**WHAT YOU HAVE TO DO**
For the material that follows, tally the lines holding "können" and give the total alone.

**SOURCE MATERIAL**
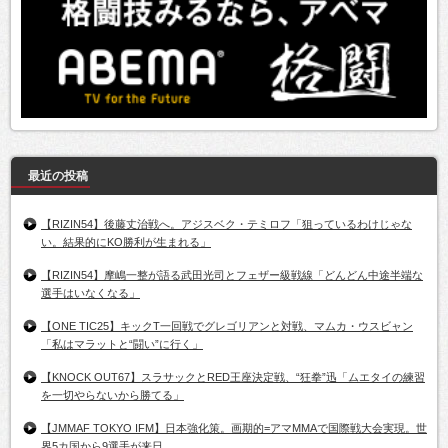
最近の投稿
【RIZIN54】後藤丈治戦へ。アジスベク・テミロフ「狙っているわけじゃな
い。結果的にKO勝利が生まれる」
【RIZIN54】摩嶋一整が語る武田光司とフェザー級戦線「どんどん中途半端な
選手はいなくなる」
【ONE TIC25】キックT一回戦でグレゴリアンと対戦、マムカ・ウスビャン
「私はマラットと“闘い”に行く」
【KNOCK OUT67】スラサックとRED王座決定戦、“狂拳”迅「ムエタイの練習
を一切やらないから勝てる」
【JMMAF TOKYO IFM】日本強化策。画期的=アマMMAで国際戦大会実現。世
界5カ国から9選手が来日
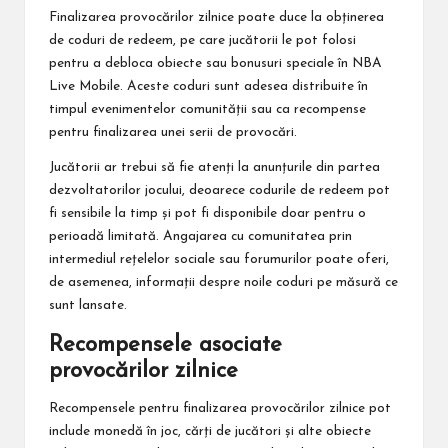
Finalizarea provocărilor zilnice poate duce la obținerea
de coduri de redeem, pe care jucătorii le pot folosi
pentru a debloca obiecte sau bonusuri speciale în NBA
Live Mobile. Aceste coduri sunt adesea distribuite în
timpul evenimentelor comunității sau ca recompense
pentru finalizarea unei serii de provocări.
Jucătorii ar trebui să fie atenți la anunțurile din partea
dezvoltatorilor jocului, deoarece codurile de redeem pot
fi sensibile la timp și pot fi disponibile doar pentru o
perioadă limitată. Angajarea cu comunitatea prin
intermediul rețelelor sociale sau forumurilor poate oferi,
de asemenea, informații despre noile coduri pe măsură ce
sunt lansate.
Recompensele asociate
provocărilor zilnice
Recompensele pentru finalizarea provocărilor zilnice pot
include monedă în joc, cărți de jucători și alte obiecte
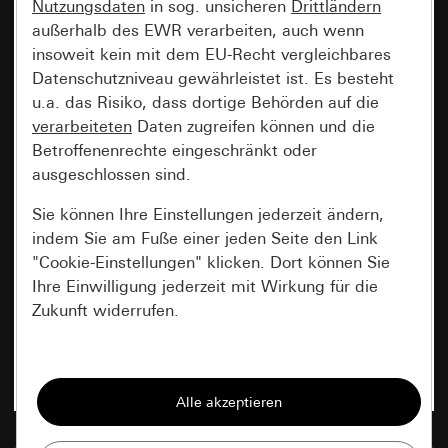
Nutzungsdaten
in sog. unsicheren
Drittländern
außerhalb des EWR verarbeiten, auch wenn
insoweit kein mit dem EU-Recht vergleichbares
Datenschutzniveau gewährleistet ist. Es besteht
u.a. das Risiko, dass dortige Behörden auf die
verarbeiteten
Daten zugreifen können und die
Betroffenenrechte eingeschränkt oder
ausgeschlossen sind.
Sie können Ihre Einstellungen jederzeit ändern,
indem Sie am Fuße einer jeden Seite den Link
"Cookie-Einstellungen" klicken. Dort können Sie
Ihre Einwilligung jederzeit mit Wirkung für die
Zukunft widerrufen.
Essenziell
Alle Cookies, die wir benötigen um Ihnen die
Seite anzeigen zu können.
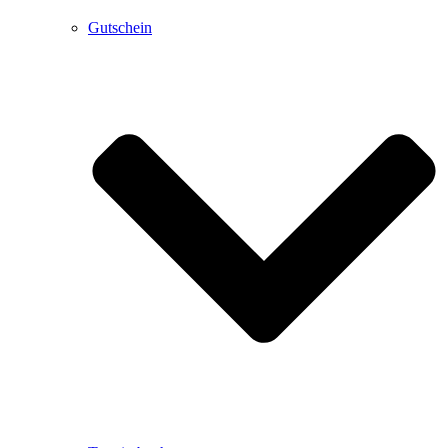
Gutschein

**ANSWER BELOW**
4